En este episodio los responsables de la serie se enfrentaron con el duro desafío de elaborar un filme de dos horas en el que no debía pasar demasiado (no podía tener el desarrollo de una película, al ser parte de un todo superior), pero sí tenía que haber suficientes acontecimientos como para que la audiencia no se aburriera. Y según el 87% de la crítica (de acuerdo con el sitio Metacritic, que elabora estos porcentajes a partir de diversas críticas profesionales), el guionista Matthew Weiner salió airoso del enredo.

Sin embargo, y siguiendo con el concepto de Soderbergh, a diferencia de cuando se estrena una película, que en general no provoca mucho más que un comentario al respecto, la llegada de Mad Men 6 avivó el debate entre los entendidos. Es muestra del gran trabajo que realiza Weiner– el creador original del programa– que les haya gustado o no, prácticamente a todo integrante de la industria del espectáculo que intervino en la discusión del episodio. En Twitter se desató una discusión entre los que defendieron el comienzo y los que lo consideraron aburrido.

En el sitio web de la revista The Hollywood Reporter se realizó un resumen de los comentarios en Twitter de varias personalidades, entre ellas el cómico Conan O’Brien o el crítico Richard Roeper, sobre el show (a ambos les gustó). No tendrá los ratings aplastantes de The Walking Dead –el gran hit de AMC, el canal que produce ambos programas-, pero seguro que es de gran importancia cultural. Por ejemplo, Jon Hamm fue tapa de la Rolling Stone como su personaje Don Draper.

AMC, que también produce Breaking Bad, ha escondido como nunca hasta ahora los detalles de lo que sucederá en esta temporada.
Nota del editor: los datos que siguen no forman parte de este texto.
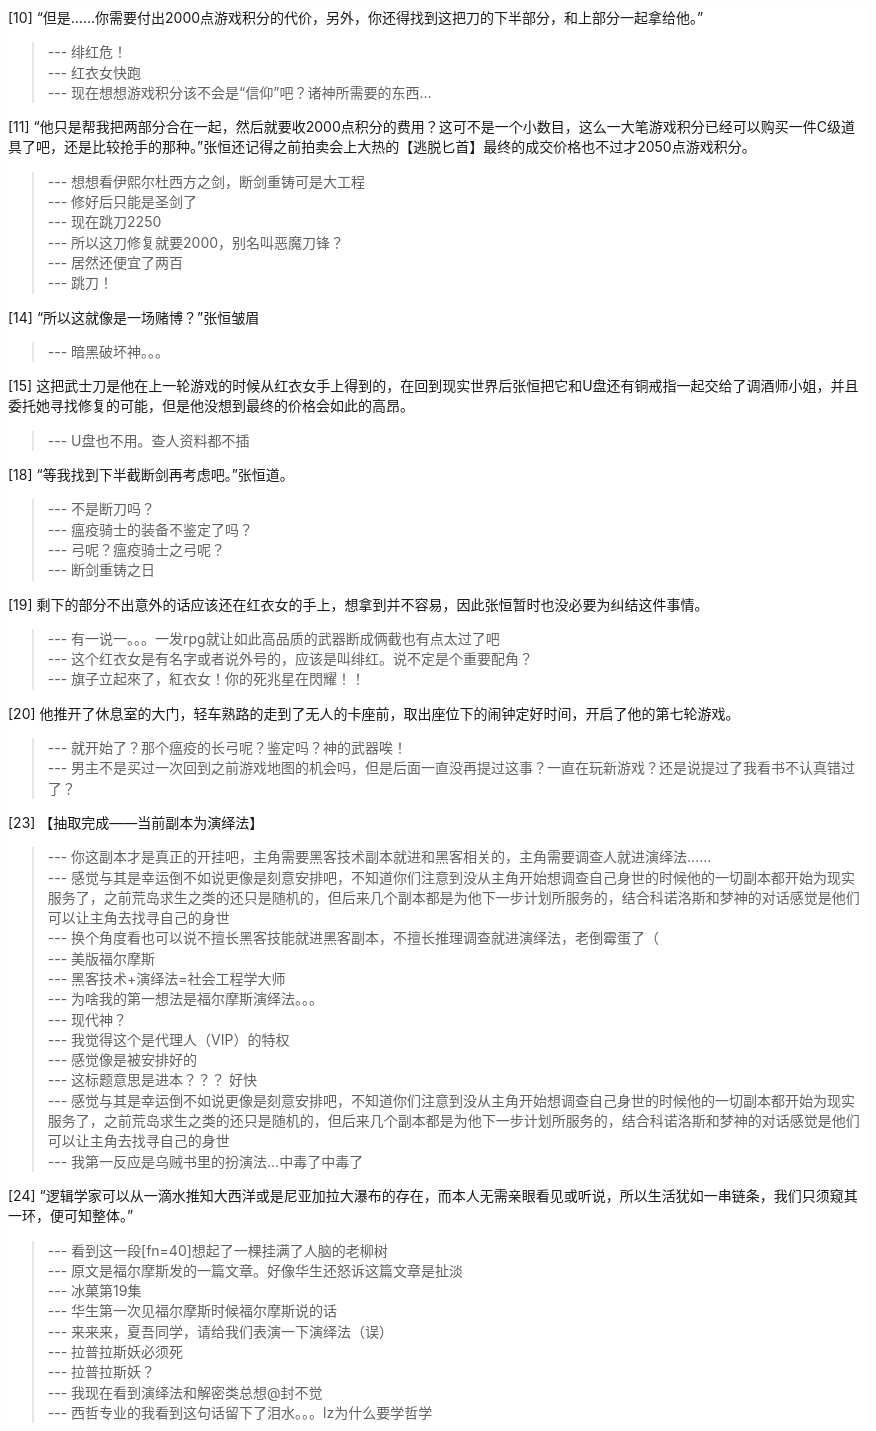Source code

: [10] “但是……你需要付出2000点游戏积分的代价，另外，你还得找到这把刀的下半部分，和上部分一起拿给他。”
>--- 绯红危！<br>
>--- 红衣女快跑<br>
>--- 现在想想游戏积分该不会是“信仰”吧？诸神所需要的东西…<br>

[11] “他只是帮我把两部分合在一起，然后就要收2000点积分的费用？这可不是一个小数目，这么一大笔游戏积分已经可以购买一件C级道具了吧，还是比较抢手的那种。”张恒还记得之前拍卖会上大热的【逃脱匕首】最终的成交价格也不过才2050点游戏积分。
>--- 想想看伊熙尔杜西方之剑，断剑重铸可是大工程<br>
>--- 修好后只能是圣剑了<br>
>--- 现在跳刀2250<br>
>--- 所以这刀修复就要2000，别名叫恶魔刀锋？<br>
>--- 居然还便宜了两百<br>
>--- 跳刀！<br>

[14] “所以这就像是一场赌博？”张恒皱眉
>--- 暗黑破坏神。。。<br>

[15] 这把武士刀是他在上一轮游戏的时候从红衣女手上得到的，在回到现实世界后张恒把它和U盘还有铜戒指一起交给了调酒师小姐，并且委托她寻找修复的可能，但是他没想到最终的价格会如此的高昂。
>--- U盘也不用。查人资料都不插<br>

[18] “等我找到下半截断剑再考虑吧。”张恒道。
>--- 不是断刀吗？<br>
>--- 瘟疫骑士的装备不鉴定了吗？<br>
>--- 弓呢？瘟疫骑士之弓呢？<br>
>--- 断剑重铸之日<br>

[19] 剩下的部分不出意外的话应该还在红衣女的手上，想拿到并不容易，因此张恒暂时也没必要为纠结这件事情。
>--- 有一说一。。。一发rpg就让如此高品质的武器断成俩截也有点太过了吧<br>
>--- 这个红衣女是有名字或者说外号的，应该是叫绯红。说不定是个重要配角？<br>
>--- 旗子立起來了，紅衣女！你的死兆星在閃耀！！<br>

[20] 他推开了休息室的大门，轻车熟路的走到了无人的卡座前，取出座位下的闹钟定好时间，开启了他的第七轮游戏。
>--- 就开始了？那个瘟疫的长弓呢？鉴定吗？神的武器唉！<br>
>--- 男主不是买过一次回到之前游戏地图的机会吗，但是后面一直没再提过这事？一直在玩新游戏？还是说提过了我看书不认真错过了？<br>

[23] 【抽取完成——当前副本为演绎法】
>--- 你这副本才是真正的开挂吧，主角需要黑客技术副本就进和黑客相关的，主角需要调查人就进演绎法……<br>
>--- 感觉与其是幸运倒不如说更像是刻意安排吧，不知道你们注意到没从主角开始想调查自己身世的时候他的一切副本都开始为现实服务了，之前荒岛求生之类的还只是随机的，但后来几个副本都是为他下一步计划所服务的，结合科诺洛斯和梦神的对话感觉是他们可以让主角去找寻自己的身世<br>
>--- 换个角度看也可以说不擅长黑客技能就进黑客副本，不擅长推理调查就进演绎法，老倒霉蛋了（<br>
>--- 美版福尔摩斯<br>
>--- 黑客技术+演绎法=社会工程学大师<br>
>--- 为啥我的第一想法是福尔摩斯演绎法。。。<br>
>--- 现代神？<br>
>--- 我觉得这个是代理人（VIP）的特权<br>
>--- 感觉像是被安排好的<br>
>--- 这标题意思是进本？？？
好快<br>
>--- 感觉与其是幸运倒不如说更像是刻意安排吧，不知道你们注意到没从主角开始想调查自己身世的时候他的一切副本都开始为现实服务了，之前荒岛求生之类的还只是随机的，但后来几个副本都是为他下一步计划所服务的，结合科诺洛斯和梦神的对话感觉是他们可以让主角去找寻自己的身世<br>
>--- 我第一反应是乌贼书里的扮演法…中毒了中毒了<br>

[24] “逻辑学家可以从一滴水推知大西洋或是尼亚加拉大瀑布的存在，而本人无需亲眼看见或听说，所以生活犹如一串链条，我们只须窥其一环，便可知整体。”
>--- 看到这一段[fn=40]想起了一棵挂满了人脑的老柳树<br>
>--- 原文是福尔摩斯发的一篇文章。好像华生还怒诉这篇文章是扯淡<br>
>--- 冰菓第19集<br>
>--- 华生第一次见福尔摩斯时候福尔摩斯说的话<br>
>--- 来来来，夏吾同学，请给我们表演一下演绎法（误）<br>
>--- 拉普拉斯妖必须死<br>
>--- 拉普拉斯妖？<br>
>--- 我现在看到演绎法和解密类总想@封不觉<br>
>--- 西哲专业的我看到这句话留下了泪水。。。lz为什么要学哲学<br>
Solo se sabe lo que sucedió hasta ahora, algo que la Rolling Stone llamó “turbulento”. Un episodio en el que Draper tardó siete minutos en decir una sola palabra, por más que estuvo presente en todas las escenas de esa introducción. Un episodio que, según la versión web de la revista Entertainment Weekly, a través de muchas metáforas resume todo lo que sucedió hasta ahora y permite una vista hacia un futuro complicado. De acuerdo con este mismo medio, fue un episodio clave: ya es hora de que Mad Men dé un paso adelante. No lo dio aún, pero demostró que puede, que incluso luego de seis años hay material de calidad para extraer de la vida de Don Draper y compañía. Quizá Soderbergh tenga razón: las series importan, y Mad Men va a la cabeza.